It is widely recognized that ample time, allowances for things to go wrong, rigorous care and attention to detail, and expert knowledge are required to perfect a game-changing innovation. It is not widely recognized, however, that the same is true of preparing a winning application. If you have the necessary expertise to do this yourself, great. If not, get outside help, if only to review what you have done to be sure nothing is overlooked. One or two seemingly small details can make the critical difference between an application that succeeds and one that does not.

Here is a list of 40 common mistakes that will cause an otherwise good proposal or application to be rejected.

The list includes the common mistakes that we have encountered in preparing applications and proposals, along with excerpts from “SBIR/STTR Phase 1 Proposal Preparation” by Jim Greenwood of Greenwood Consulting Group (GJG), Sanibel Island, Florida, who provides training, presents workshops, and is an expert in preparing winning Small Business Innovation and Research and Small Business Technology Transfer (SBIR/STTR) applications.

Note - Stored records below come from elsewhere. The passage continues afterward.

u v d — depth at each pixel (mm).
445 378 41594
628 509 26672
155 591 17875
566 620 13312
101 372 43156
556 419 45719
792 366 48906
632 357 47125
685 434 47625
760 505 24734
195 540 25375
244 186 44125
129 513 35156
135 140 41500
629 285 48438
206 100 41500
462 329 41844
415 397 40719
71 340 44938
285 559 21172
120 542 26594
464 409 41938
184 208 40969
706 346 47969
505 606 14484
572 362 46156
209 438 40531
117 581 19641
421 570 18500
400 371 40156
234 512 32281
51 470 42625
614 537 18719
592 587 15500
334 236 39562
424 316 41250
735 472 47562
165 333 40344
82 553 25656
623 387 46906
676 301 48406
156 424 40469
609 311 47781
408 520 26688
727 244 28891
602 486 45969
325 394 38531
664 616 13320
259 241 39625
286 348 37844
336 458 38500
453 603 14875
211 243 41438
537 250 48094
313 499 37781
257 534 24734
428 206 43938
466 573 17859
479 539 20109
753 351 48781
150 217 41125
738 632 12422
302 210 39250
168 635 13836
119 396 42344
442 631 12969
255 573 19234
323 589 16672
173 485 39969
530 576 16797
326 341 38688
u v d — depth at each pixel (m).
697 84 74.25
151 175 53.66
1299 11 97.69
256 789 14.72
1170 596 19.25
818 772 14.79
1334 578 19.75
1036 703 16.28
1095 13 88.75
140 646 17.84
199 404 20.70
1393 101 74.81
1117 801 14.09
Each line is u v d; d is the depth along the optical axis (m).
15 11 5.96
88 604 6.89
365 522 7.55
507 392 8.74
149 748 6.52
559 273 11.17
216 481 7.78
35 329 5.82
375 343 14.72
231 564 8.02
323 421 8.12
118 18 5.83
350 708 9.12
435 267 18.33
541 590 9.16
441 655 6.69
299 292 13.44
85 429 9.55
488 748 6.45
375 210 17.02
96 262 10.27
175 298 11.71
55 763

Greenwood’s list includes not only the common mistakes he has experienced in guiding applicants through the SBIR/STTR process, but those regularly encountered and reported to him by the reviewers of applications in the agencies that fund SBIR/STTR applications.

Here’s the first mistake that LEC, ADE and GCG regularly encounter:

1. Starting too late

It is critical to ensure that adequate time is available to prepare an application. The more time available, the better the result. It is recommended that applicants allow at least 60 days to prepare an application, bid submission, or response to a RFP … and more, if possible. Even a one-week delay in startup will impact the application or proposal. Quality – and attention to detail – will suffer further with each week of delay. This is because some of the critical steps necessary to prepare the best work product possible will have to be sacrificed to meet delivery requirements while everything else must be squeezed down into less time.

Each day that is lost means less attention can be given to detail; fewer reviews can be carried out; fewer opportunities are available to catch errors, improve clarity, amplify strengths and mitigate weaknesses; and less scrutiny can be given to perfecting the way in which information is presented to ensure maximum impact. This, in turn, reduces an application’s ability to attain the highest score possible, make a good impression, and win a reward.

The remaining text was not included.